Maar als de psychoanalytische „wetenschap” den zielzorger leiden zou, dan werd hij de man van wetenschap, die weet, wat de patiënt niet weet; die hem ook nooit zijn vak-geheim meedeelen kan, en die van den patiënt zooveel blind vertrouwen vraagt, als de antiek-gemoedelijke zielzorger nooit voor zich begeeren kon. Komt de één met zijn wetenschap, de ander draagt het Woord des Heeren, waarvoor hij met zijn eigen patiënt geloovig bukt. Hangt voor den één er alles van af dat zijn patiënt zich eerlijk heeft uitgesproken, eerlijk en volledig, en dat hij, de geestelijke verzorger, alles goed heeft gehoord en geen schakel in de redeneering van zijn patiënt over ’t hoofd gezien, — de ander, wel wetende, dat deze lasten al te zwaar, en hun mandaten illusoir zijn, bekommert zich, hoezeer hij zich ook oefent in het goed luisteren, toch voornamelijk hierom, dat hij het Woord van God recht doe spreken tot de ziel; niet „volledig” — hoe zou hij het kunnen — doch naar zijn grooten inhoud: Jezus Christus, den goeden Herder mm, den Geneesmeester aller zielen, door wien de toegang is tot éénen Vader nn.

*

Hiermee is niet gezegd, dat heel de breede litteratuurschat van de psychoanalytische school den calvinistischen belijder-ambtsdrager voorbij mag gaan zonder hem te beroeren. Wie met Paulus erkent dat Gods schatten altijd in aarden vaten worden gedragen oo, zal zich steeds opnieuw tot luisteren moeten zetten, als iemand, onverschillig wie hij is en vanwaar hij komt, over de wetten van dat „aarden vat” komt doceeren. En volop zij erkend, dat Freuds psychologie ons vele verspreide gegevens heeft aan de hand gedaan, die ons denken opnieuw aan het werk kunnen zetten. Met name de |424| leer der verdringing, ten deele ook de sexueele opvattingen, deels ook de sublimeeringstheorie hebben ons veel goeds te zeggen. Zij wijzen ons op het bestaan van een zondige evolutie in het onherboren hart, welke — voorzoover haar beschrijving aan de werkelijkheid beantwoordt — aan de calvinistische prediking van den diepen staat der ellende des menschen nieuwe diepten openen kan. Sommigen hebben dat terecht gevoeld, zelfs onder de buitenstaanders. En tevens leert Freud ons, dat de strijd tusschen den ouden en den nieuwen mensch heftiger is dan in de stichtelijke en piëtistische litteratuur vóór hem ooit is gevoeld of zelfs maar benaderd. Romeinen 7 en 8, — daarovere kan men beter preeken, als men critisch, en in calvinistische trouw, Freud heeft gelezen.

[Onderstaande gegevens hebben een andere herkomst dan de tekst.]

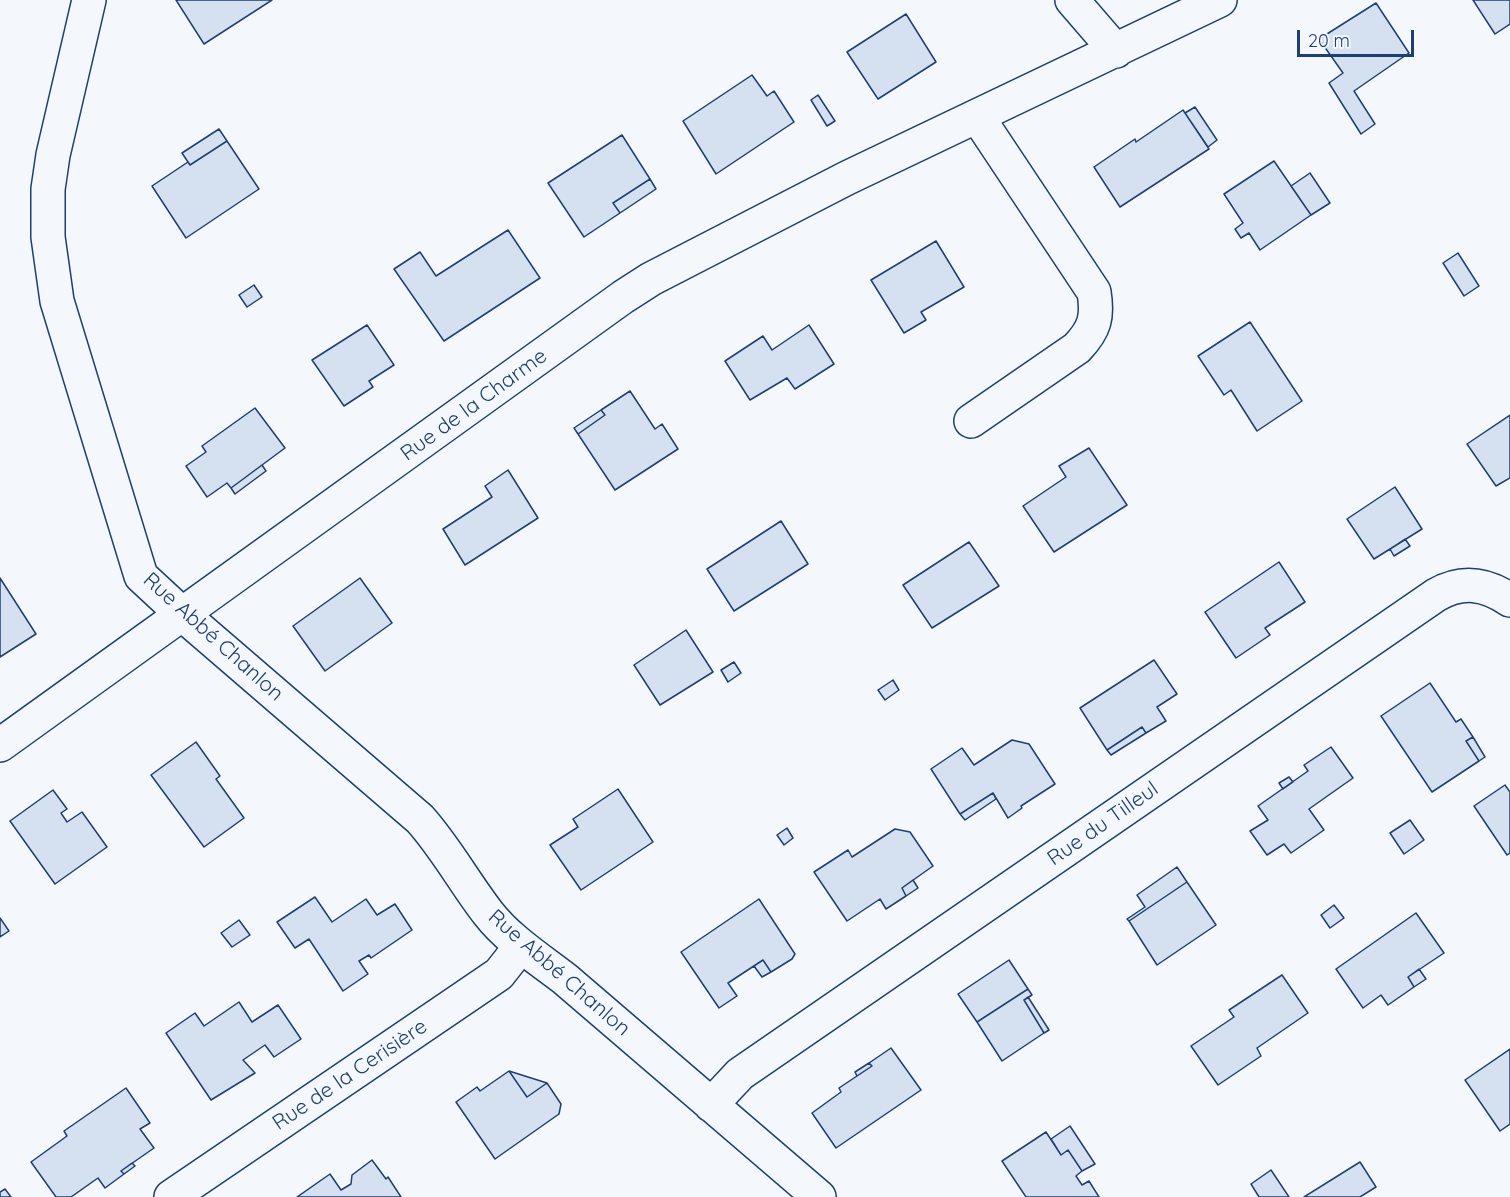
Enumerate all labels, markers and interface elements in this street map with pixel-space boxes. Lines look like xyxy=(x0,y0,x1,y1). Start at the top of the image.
scale bar xyxy=(1300,18,1417,56)
text: 20 m xyxy=(1308,29,1350,52)
street label: Rue de la Charme xyxy=(396,344,552,466)
street label: Rue Abbé Chanlon xyxy=(138,567,288,707)
street label: Rue du Tilleul xyxy=(1043,777,1163,871)
street label: Rue Abbé Chanlon xyxy=(483,904,635,1042)
street label: Rue de la Cerisière xyxy=(268,1014,432,1136)

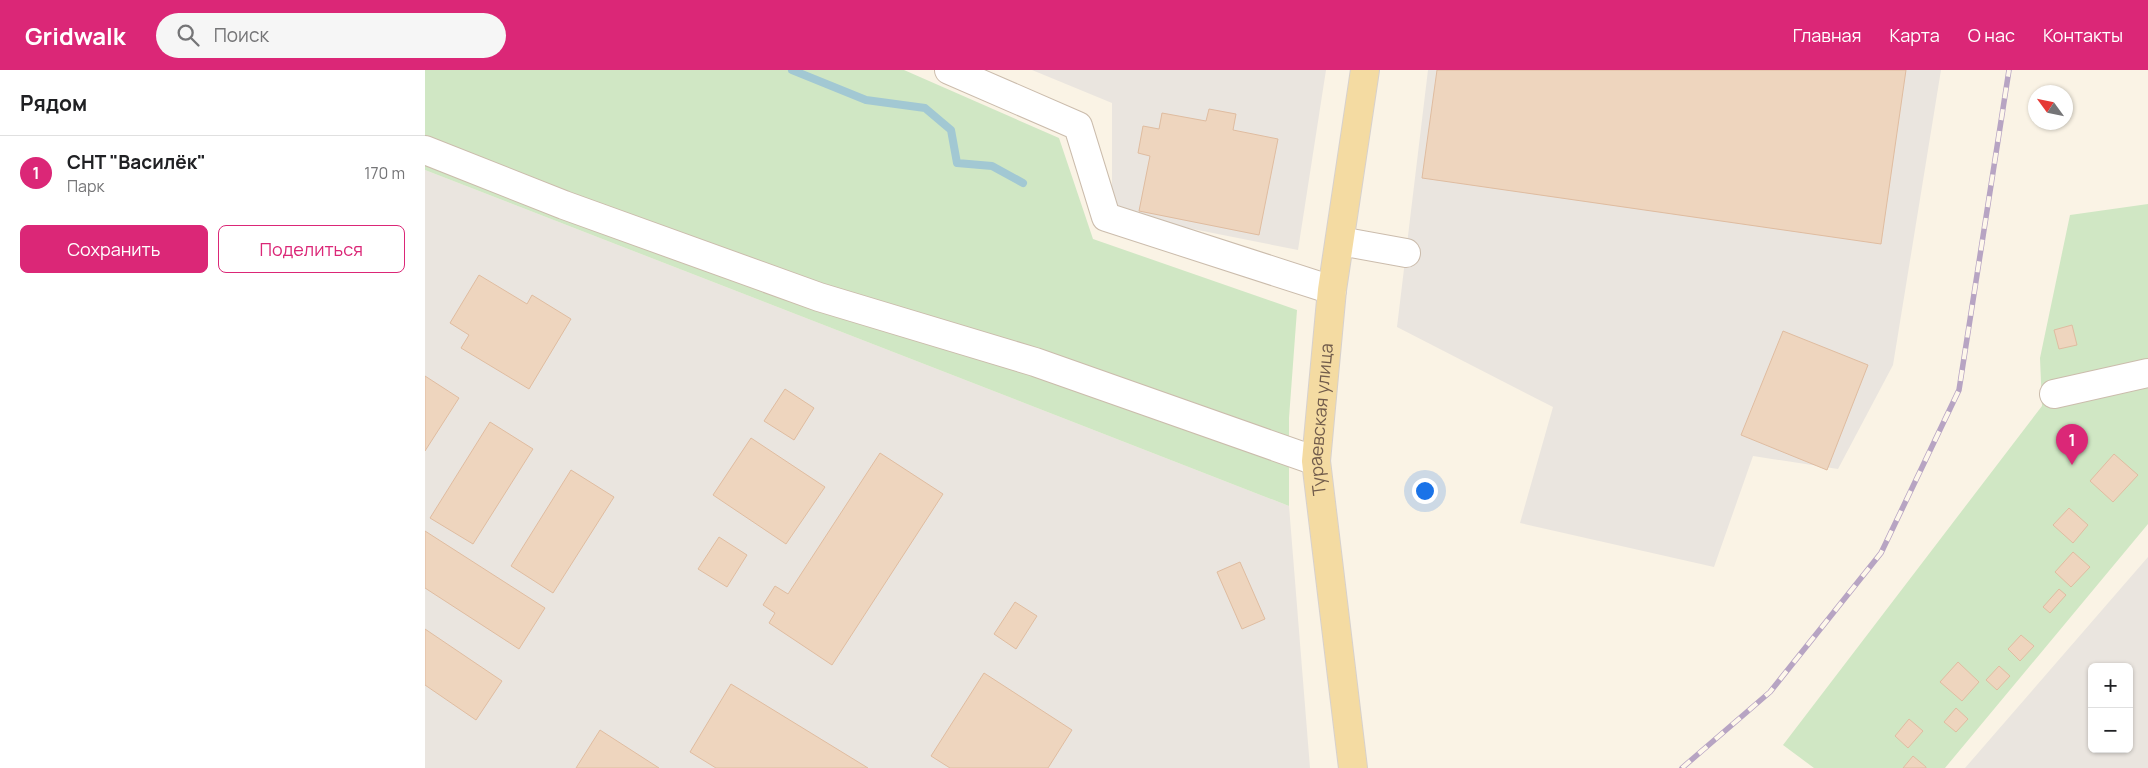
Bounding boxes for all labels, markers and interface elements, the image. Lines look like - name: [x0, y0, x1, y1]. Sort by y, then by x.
- search box: [156, 13, 506, 58]
- text: Gridwalk: [25, 19, 126, 52]
- icon: search: [174, 21, 202, 49]
- text: Поиск: [214, 22, 269, 48]
- text: Главная: [1793, 23, 1862, 47]
- text: Карта: [1890, 23, 1940, 47]
- text: О нас: [1968, 23, 2015, 47]
- text: Контакты: [2043, 23, 2123, 47]
- north arrow: [2028, 85, 2073, 130]
- text: Рядом: [20, 89, 87, 117]
- text: СНТ "Василёк": [67, 149, 206, 175]
- text: 1: [32, 162, 40, 184]
- text: 170 m: [364, 162, 405, 184]
- text: Парк: [67, 175, 104, 197]
- button: Сохранить: [20, 225, 208, 273]
- button: Поделиться: [218, 225, 405, 273]
- street label: Тураевская улица: [1303, 342, 1338, 497]
- pin: 1: [2056, 424, 2088, 465]
- your location: [1412, 478, 1438, 504]
- map controls: [2088, 663, 2133, 753]
- button: +: [2088, 663, 2133, 708]
- button: −: [2088, 708, 2133, 753]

Maar een nadere aanwijzing van de winst, die wij kunnen behalen uit de confrontatie van de calvinistische belijdenis met de leer van Freud, ligt buiten het bestek van dit opstel en van heel dit boek.

Ons is het hier alléén te doen om het „ja”-en-„neen”-probleem.

En daarom houden wij vol, dat niet alleen in den inhoud, doch ook in de methode, en in het uitgangspunt en in het groote geloofsvooroordeel ons ja staat tegenover het neen van Freud.

Hij wil ons het ja-en-neen-spreken op eigen standpunt afleeren.

En dit recht willen, moeten wij vindiceeren.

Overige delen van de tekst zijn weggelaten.